■ Directions ■
From the data below, repeat everything exactly except the images.

---*---

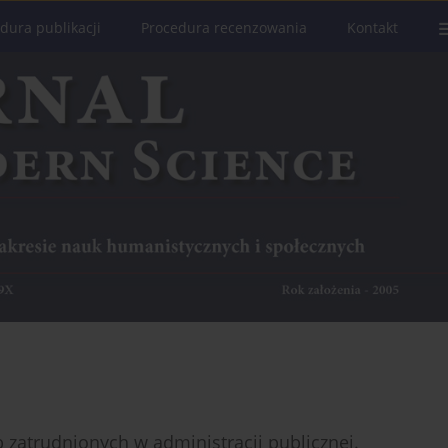
dura publikacji
Procedura recenzowania
Kontakt
zatrudnionych w administracji publicznej.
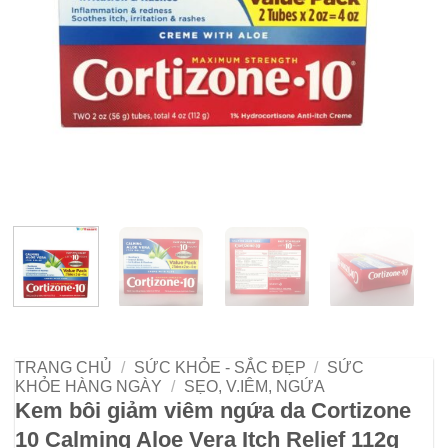
TRANG CHỦ
/
SỨC KHỎE - SẮC ĐẸP
/
SỨC
KHỎE HÀNG NGÀY
/
SẸO, V.IÊM, NGỨA
Kem bôi giảm viêm ngứa da Cortizone
10 Calming Aloe Vera Itch Relief 112g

---*---

■ Written reply ■
dura publikacji
Procedura recenzowania
Kontakt
zatrudnionych w administracji publicznej.
TRANG CHỦ
/
SỨC KHỎE - SẮC ĐẸP
/
SỨC
KHỎE HÀNG NGÀY
/
SẸO, V.IÊM, NGỨA
Kem bôi giảm viêm ngứa da Cortizone
10 Calming Aloe Vera Itch Relief 112g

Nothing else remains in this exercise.